Investors saw the writing on the wall. They understood Trudeau’s strategy had soured relations with Trump and that, given Canada’s reliance on U.S. trade, the United States would inevitably come out on top. Parking capital in U.S. securities looked far safer than betting on Canada’s economy under a government playing a weak hand.
The trade story alone explains much of the exodus, but fiscal policy is another concern. Interim Parliamentary Budget Officer Jason Jacques recently called Ottawa’s approach “stupefying” and warned that Canada risks a 1990s-style fiscal crisis if spending isn’t brought under control. During the 1990s, ballooning deficits forced deep program cuts and painful tax hikes. Interest rates soared, Canada’s debt was downgraded and Ottawa nearly lost control of its finances. Investors are seeing warning signs that history could repeat itself.
After months of delay, Canadians finally saw a federal budget on Nov. 4. Jacques had already projected a deficit of $68.5 billion when he warned the outlook was “unsustainable.” National Bank now suggests the shortfall could exceed $100 billion. And that doesn’t include Carney’s campaign promises, such as higher defence spending, which could add tens of billions more.

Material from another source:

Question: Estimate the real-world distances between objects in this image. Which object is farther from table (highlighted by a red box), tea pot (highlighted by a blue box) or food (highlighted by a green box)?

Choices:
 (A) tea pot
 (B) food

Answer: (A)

Deficits of that scale matter. They can drive up borrowing costs, leave less room for social spending and undermine confidence in the country’s long-term fiscal stability. For investors managing pensions, RRSPs or business portfolios, Canada’s balance sheet now looks shaky compared to a U.S. economy offering both scale and relative stability.
Add in high taxes, heavy regulation and interprovincial trade barriers, and the picture grows bleaker. Despite decades of promises, barriers between provinces still make it difficult for Canadian businesses to trade freely within their own country. From differing trucking regulations to restrictions on alcohol distribution, these long-standing inefficiencies eat away at productivity. When combined with federal tax and regulatory burdens, the environment for growth becomes even more hostile.
The Carney government needs to take this unprecedented capital drain seriously. Investors are not acting on a whim. They are responding to structural problems—ill-advised trade actions, runaway federal spending and persistent barriers to growth—that Ottawa has yet to fix.
In the short term, that means striking a deal with Washington to lower tariffs and restore confidence that Canada can maintain stable access to U.S. markets. It also means resisting the urge to spend Canada into deeper deficits when warning lights are already flashing red. Over the long term, Ottawa must finally tackle high taxes, cut red tape and eliminate the bureaucratic obstacles that stand in the way of economic growth.
Capital has choices. Right now, it is voting with its feet, and with its dollars, and heading south. If Canada wants that capital to come home, the government will have to earn it back.
Jay Goldberg is a fellow with the Frontier Centre for Public Policy.